• _Qué hacer_:
Reproduce las líneas que van desde la que contiene "country: China" hasta la que contiene "country: Singapore", ambas incluidas, y renombra "locality" como "site" sin cambiar nada más.
┌────────
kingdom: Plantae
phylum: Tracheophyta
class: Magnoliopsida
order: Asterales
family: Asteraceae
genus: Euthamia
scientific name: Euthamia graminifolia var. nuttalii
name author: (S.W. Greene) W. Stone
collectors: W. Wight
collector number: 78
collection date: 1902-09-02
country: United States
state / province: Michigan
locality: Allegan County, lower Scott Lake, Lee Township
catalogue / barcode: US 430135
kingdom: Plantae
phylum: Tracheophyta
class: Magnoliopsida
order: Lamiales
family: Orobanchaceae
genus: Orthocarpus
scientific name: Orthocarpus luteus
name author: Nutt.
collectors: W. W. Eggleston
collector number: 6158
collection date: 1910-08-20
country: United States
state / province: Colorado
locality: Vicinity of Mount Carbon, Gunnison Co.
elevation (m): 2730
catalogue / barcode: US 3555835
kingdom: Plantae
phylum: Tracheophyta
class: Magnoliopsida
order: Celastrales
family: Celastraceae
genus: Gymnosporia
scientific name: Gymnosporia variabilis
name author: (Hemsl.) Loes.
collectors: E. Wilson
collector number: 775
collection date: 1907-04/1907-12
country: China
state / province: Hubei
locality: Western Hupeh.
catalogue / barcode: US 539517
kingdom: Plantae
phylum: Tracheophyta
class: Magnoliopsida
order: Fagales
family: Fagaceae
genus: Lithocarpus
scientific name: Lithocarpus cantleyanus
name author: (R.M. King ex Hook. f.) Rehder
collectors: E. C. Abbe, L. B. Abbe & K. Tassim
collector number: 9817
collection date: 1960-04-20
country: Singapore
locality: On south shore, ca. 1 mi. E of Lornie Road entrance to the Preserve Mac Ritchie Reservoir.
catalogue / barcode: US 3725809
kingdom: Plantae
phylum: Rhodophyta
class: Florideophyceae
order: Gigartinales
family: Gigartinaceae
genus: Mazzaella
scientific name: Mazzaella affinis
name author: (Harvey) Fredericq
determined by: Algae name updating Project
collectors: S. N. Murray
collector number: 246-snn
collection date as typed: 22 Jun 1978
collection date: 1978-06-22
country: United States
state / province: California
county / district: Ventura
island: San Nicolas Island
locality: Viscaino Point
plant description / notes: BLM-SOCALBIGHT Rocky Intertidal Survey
└────────
• _Respuesta_:
country: China
state / province: Hubei
site: Western Hupeh.
catalogue / barcode: US 539517
kingdom: Plantae
phylum: Tracheophyta
class: Magnoliopsida
order: Fagales
family: Fagaceae
genus: Lithocarpus
scientific name: Lithocarpus cantleyanus
name author: (R.M. King ex Hook. f.) Rehder
collectors: E. C. Abbe, L. B. Abbe & K. Tassim
collector number: 9817
collection date: 1960-04-20
country: Singapore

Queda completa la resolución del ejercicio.